Sen. Bernie Sanders (I-Vt.) on Wednesday is unveiling legislation that would place a hard cap on the size of financial institutions, a proposal that would splinter Wall Street’s biggest firms in an effort to ward off future taxpayer bailouts.
WaPo
If only.
The measure is dead on arrival with a Republican Congress and President Trump in office. And even if the current Democratic Party were to take control of government, it would face a difficult path to passage, as many of the party’s moderates have opted for answers to the banking crisis that did less to alter the financial system.
Made all the less possible by Bush and Obama's handling of the 2008 financial crisis. Of course there's no political will to rein in the financial institutions. As long as you can bleed the taxpayer. Gee, wasn't going up against those guys a Trump campaign promise? Who in the world thought that would happen?
Sanders’ bill would bar financial institutions from holding assets, derivatives, and other forms of borrowing worth more than 3 percent of the entire U.S. economy, or $584 billion in today’s dollars.
The legislation would force federal regulators to break up six different Wall Street firms — JPMorgan, Bank of America, Citigroup, Wells Fargo, Goldman Sachs, and Morgan Stanley — as well as insurance giants such as Prudential Financial and MetLife. Collectively, the targeted firms hold more than $13 trillion in assets, according to Sanders aides.
Despite its unlikelihood of passing in the near-term, the measure could become a marker for Democrats seeking support from the party’s progressive voters, much like a single-payer, universal health care system has become.
[...]
In response to the 2008 [financial] crisis, Democrats narrowly passed a broad banking law that was meant to ensure that “too big to fail” banks took steps to ward off failure, subjecting the largest firms to more stringent restrictions aimed at limiting their risk.
The law, signed by former president Barack Obama, had 16 separate chapters and ran more than 2,300 pages long. Sanders’s measure runs seven pages, and instead goes after the size of banks, arguing firms of that size pose an inherent risk to the economy.
[...]
“This legislation cuts to the heart of the matter, by putting a size cap on the largest highly leveraged firms. The size cap is simple, straightforward, and transparent,” said Simon Johnson, an economist at MIT who served as chief economist of the International Monetary Fund and supports the bill. “This measure will bring us closer to full and fair competition in the financial system, where a few megabanks currently predominate.”
Four of the six biggest banks are on average 80 percent bigger than they were when they started receiving bailout funding about a decade ago, according to Sanders aides, as many of the largest financial firms acquired distressed banks during the crisis.

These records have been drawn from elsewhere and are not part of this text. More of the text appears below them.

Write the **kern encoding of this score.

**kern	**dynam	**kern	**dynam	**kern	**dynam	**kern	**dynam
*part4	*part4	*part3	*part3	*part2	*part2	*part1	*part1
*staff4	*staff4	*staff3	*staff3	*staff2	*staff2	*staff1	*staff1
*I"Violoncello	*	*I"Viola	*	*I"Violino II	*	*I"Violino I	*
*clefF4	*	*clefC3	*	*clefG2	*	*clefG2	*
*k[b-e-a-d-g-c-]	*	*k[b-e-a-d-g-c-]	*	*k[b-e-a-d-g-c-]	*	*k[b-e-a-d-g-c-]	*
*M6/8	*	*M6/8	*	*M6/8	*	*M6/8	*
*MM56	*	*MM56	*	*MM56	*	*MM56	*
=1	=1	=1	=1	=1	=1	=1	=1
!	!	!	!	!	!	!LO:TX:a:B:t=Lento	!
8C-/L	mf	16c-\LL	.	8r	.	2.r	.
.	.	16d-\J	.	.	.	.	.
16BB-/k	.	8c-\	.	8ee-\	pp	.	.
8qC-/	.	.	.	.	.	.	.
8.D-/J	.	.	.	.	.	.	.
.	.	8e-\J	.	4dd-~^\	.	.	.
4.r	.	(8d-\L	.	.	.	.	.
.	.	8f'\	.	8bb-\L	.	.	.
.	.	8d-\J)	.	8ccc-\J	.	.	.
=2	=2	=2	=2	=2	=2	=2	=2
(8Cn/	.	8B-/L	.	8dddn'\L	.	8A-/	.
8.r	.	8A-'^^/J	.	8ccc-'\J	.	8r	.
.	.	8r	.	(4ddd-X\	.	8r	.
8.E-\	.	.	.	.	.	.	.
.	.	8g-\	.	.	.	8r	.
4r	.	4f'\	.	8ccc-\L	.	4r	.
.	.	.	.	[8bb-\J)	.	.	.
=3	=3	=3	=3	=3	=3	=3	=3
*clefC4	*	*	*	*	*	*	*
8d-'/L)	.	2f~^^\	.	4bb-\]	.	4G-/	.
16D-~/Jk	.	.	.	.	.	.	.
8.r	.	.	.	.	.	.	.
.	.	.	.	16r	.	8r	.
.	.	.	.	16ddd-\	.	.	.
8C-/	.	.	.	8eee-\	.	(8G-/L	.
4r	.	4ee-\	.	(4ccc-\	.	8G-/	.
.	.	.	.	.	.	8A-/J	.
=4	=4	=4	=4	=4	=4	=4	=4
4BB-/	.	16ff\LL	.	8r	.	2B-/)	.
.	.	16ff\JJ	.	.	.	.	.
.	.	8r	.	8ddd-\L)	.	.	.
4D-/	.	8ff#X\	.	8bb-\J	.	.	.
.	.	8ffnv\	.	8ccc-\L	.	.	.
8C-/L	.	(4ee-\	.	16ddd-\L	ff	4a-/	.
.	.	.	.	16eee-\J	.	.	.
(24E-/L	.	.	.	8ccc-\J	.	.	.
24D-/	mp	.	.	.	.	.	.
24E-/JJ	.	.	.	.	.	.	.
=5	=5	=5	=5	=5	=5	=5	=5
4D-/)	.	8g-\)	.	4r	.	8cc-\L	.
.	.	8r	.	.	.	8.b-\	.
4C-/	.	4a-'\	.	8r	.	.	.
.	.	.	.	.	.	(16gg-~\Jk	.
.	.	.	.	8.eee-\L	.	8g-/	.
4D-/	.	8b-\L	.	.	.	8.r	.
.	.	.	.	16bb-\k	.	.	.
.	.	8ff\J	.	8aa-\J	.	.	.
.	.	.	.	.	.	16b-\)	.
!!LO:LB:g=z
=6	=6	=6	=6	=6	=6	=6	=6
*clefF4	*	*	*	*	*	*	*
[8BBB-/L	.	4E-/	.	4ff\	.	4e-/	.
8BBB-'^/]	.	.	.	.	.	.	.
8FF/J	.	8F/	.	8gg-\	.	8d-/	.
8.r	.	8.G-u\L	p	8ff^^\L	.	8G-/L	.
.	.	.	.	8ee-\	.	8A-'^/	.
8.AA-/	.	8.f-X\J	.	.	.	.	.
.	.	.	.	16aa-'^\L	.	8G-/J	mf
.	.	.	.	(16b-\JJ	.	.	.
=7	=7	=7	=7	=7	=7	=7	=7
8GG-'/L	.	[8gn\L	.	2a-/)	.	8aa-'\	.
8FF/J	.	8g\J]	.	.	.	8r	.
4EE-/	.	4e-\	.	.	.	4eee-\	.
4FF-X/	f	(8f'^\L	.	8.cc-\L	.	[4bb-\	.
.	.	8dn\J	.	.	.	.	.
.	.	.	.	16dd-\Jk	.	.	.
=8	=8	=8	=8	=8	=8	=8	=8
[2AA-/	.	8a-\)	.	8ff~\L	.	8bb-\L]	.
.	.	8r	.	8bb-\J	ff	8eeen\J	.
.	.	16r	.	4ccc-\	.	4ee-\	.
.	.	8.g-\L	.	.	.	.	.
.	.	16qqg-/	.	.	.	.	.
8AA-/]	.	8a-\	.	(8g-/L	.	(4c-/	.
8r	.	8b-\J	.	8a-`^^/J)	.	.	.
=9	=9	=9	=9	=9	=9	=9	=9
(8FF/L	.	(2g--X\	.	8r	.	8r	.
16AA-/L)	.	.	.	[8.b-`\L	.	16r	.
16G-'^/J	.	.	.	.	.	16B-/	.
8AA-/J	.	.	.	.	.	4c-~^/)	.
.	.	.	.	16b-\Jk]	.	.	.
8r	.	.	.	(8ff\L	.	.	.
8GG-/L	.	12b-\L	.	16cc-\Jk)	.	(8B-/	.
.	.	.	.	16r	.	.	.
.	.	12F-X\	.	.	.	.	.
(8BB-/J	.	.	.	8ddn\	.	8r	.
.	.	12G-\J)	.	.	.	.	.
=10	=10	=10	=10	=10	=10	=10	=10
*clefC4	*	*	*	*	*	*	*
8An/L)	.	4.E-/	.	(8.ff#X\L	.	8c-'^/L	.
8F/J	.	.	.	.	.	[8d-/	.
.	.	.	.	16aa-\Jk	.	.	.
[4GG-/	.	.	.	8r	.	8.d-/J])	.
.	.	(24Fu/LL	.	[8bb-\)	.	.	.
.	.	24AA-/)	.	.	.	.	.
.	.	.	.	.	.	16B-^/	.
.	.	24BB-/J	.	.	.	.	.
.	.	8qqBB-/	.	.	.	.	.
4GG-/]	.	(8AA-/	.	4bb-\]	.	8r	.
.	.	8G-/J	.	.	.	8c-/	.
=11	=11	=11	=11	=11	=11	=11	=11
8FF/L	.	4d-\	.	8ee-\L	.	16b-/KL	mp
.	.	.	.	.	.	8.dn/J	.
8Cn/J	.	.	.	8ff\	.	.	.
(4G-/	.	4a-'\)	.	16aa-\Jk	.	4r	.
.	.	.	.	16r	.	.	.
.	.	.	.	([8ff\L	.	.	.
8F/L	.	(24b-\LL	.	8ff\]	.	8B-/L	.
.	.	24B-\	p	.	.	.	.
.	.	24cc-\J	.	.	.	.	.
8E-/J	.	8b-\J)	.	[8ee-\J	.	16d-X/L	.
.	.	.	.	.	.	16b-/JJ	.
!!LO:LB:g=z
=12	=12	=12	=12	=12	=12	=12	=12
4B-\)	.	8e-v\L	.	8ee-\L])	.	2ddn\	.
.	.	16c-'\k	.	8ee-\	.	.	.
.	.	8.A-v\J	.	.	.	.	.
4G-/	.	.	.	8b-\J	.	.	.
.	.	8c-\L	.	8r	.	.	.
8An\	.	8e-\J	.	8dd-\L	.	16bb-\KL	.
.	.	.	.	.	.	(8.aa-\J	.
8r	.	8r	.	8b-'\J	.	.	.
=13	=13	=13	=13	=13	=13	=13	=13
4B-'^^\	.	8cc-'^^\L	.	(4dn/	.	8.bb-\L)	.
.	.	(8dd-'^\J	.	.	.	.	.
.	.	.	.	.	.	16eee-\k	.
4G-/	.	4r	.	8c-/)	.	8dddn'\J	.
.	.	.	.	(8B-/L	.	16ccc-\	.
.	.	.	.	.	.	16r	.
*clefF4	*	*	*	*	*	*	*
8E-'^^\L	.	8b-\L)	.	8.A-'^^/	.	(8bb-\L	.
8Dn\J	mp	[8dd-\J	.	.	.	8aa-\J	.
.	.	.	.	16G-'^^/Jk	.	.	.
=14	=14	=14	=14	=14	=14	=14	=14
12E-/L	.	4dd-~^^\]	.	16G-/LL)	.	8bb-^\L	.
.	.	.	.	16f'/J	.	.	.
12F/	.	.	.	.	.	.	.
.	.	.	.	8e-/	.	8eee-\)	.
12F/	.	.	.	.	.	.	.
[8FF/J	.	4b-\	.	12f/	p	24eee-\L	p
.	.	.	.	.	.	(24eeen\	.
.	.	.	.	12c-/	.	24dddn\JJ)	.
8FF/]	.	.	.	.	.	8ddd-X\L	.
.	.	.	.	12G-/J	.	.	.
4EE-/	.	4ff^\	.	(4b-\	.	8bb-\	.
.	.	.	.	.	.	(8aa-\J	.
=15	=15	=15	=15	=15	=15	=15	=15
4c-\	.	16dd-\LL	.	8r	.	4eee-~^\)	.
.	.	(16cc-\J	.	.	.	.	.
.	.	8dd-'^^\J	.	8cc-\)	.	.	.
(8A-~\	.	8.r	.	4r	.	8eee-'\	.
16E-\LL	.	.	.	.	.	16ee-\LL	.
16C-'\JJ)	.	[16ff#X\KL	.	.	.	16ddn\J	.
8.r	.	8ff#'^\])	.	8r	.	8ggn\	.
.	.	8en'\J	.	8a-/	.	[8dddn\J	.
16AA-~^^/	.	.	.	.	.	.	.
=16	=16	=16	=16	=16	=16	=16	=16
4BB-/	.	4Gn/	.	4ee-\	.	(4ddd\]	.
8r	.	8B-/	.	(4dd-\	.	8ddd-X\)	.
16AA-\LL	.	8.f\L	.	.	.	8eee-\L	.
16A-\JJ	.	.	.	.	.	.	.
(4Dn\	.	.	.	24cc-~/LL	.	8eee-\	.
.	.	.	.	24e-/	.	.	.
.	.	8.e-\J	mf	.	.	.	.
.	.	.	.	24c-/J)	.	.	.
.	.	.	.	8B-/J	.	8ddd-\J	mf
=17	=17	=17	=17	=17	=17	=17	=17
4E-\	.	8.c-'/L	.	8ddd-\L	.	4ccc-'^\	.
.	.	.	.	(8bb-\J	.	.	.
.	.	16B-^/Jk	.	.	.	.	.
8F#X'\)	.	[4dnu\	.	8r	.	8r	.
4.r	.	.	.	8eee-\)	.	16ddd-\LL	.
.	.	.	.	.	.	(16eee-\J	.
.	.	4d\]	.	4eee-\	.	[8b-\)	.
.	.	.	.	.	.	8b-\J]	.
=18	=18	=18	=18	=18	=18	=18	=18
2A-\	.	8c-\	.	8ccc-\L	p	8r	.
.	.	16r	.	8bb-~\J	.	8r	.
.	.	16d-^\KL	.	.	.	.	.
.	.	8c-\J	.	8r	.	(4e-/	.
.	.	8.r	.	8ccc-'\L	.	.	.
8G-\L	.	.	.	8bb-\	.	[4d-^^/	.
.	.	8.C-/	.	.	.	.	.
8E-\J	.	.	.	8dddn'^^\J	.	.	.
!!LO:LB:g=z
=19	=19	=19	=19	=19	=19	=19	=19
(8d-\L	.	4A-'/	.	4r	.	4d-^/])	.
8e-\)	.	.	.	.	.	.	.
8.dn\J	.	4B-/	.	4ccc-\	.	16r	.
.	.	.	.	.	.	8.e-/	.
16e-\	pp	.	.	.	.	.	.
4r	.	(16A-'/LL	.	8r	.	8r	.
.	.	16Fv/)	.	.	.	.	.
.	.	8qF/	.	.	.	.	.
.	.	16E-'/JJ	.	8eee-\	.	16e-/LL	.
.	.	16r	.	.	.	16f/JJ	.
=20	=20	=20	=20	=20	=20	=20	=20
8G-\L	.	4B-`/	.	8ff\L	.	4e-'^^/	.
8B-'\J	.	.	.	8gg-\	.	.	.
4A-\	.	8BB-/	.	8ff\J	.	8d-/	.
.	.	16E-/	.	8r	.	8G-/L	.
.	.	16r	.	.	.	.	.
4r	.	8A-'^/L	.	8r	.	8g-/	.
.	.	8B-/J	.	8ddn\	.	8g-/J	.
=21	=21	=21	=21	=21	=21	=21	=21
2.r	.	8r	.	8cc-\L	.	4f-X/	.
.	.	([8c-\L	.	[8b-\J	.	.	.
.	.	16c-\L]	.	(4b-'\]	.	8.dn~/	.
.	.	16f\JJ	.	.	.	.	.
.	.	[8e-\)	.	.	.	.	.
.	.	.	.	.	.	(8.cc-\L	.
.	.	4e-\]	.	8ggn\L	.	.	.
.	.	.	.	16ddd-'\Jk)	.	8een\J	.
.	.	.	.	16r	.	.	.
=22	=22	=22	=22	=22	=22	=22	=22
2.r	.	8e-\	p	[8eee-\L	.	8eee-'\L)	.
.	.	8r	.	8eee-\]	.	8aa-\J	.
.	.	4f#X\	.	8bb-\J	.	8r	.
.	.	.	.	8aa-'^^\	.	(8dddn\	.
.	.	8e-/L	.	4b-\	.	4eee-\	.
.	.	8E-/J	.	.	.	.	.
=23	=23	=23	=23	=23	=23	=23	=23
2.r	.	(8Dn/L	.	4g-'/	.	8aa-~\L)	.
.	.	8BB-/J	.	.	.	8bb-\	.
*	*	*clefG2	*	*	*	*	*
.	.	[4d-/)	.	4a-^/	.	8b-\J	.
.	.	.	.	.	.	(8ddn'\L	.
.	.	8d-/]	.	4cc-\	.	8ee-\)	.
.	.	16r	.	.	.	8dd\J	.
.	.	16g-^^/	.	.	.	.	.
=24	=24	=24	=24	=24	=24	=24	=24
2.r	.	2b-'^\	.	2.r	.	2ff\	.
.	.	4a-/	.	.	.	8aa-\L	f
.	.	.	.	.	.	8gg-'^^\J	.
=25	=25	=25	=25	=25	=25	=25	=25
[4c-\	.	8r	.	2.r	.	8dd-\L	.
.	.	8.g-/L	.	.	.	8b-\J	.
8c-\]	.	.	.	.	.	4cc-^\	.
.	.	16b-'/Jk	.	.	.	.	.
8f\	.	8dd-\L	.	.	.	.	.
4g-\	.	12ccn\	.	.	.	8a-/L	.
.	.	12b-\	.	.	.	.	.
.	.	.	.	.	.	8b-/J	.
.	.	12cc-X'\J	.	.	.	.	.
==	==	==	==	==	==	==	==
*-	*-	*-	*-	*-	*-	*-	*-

JP Morgan, which acquired Bear Stearns in 2008 at the urging of the federal government, has grown by about 60 percent to $2.53 trillion, according to the company’s public disclosure forms.
Holy cow.
[ Thomas M. Hoenig, who recently stepped down as vice chair of the Federal Deposit Insurance Corporation that regulates the banking industry] pointed out that Republicans were joined by more than a dozen Democratic Senators in dismantling parts of Obama’s 2010 Dodd-Frank banking bill, an effort that many Republicans thought did not go far enough.
“Several Democrats just voted to ease capital standards on two of the largest banks,” Hoenig said. “So who is going to pass this law?”
Nobody in
this Congress. But, Bernie's giving the progressives coming on something to run with. I think it's a great idea, whether he can get is passed or not.
Sanders had already called for breaking up the biggest Wall Street firms, but this new bill offers a new mechanism for doing so. Previously, Sanders had called for the Financial Stability Oversight Council to identify and break up “too big to fail” institutions in addition to supporting the reinstatement of Glass-Steagall — the 1930s law keeping commercial and investment banking separate. The new approach sets a clean cap on a financial institution’s size.
Start with bringing back Glass-Stegall, and go from there, but shoot for the moon, because they're going to whittle you down. You need extra padding that you can afford to jettison.
Robert Hockett, a professor at Cornell University who specializes in banking issues and helped draft Sanders’ “too big to fail” legislation, said the measure may more easily garner public support and offers a significant improvement on previous banking legislation.
“Like Obamacare, Dodd-Frank is very long, very nuanced, and very difficult to explain to people,” Hockett said. “It’s so much easier to explain Sanders’ bill.”
Which will make it easier to use in campaign ads.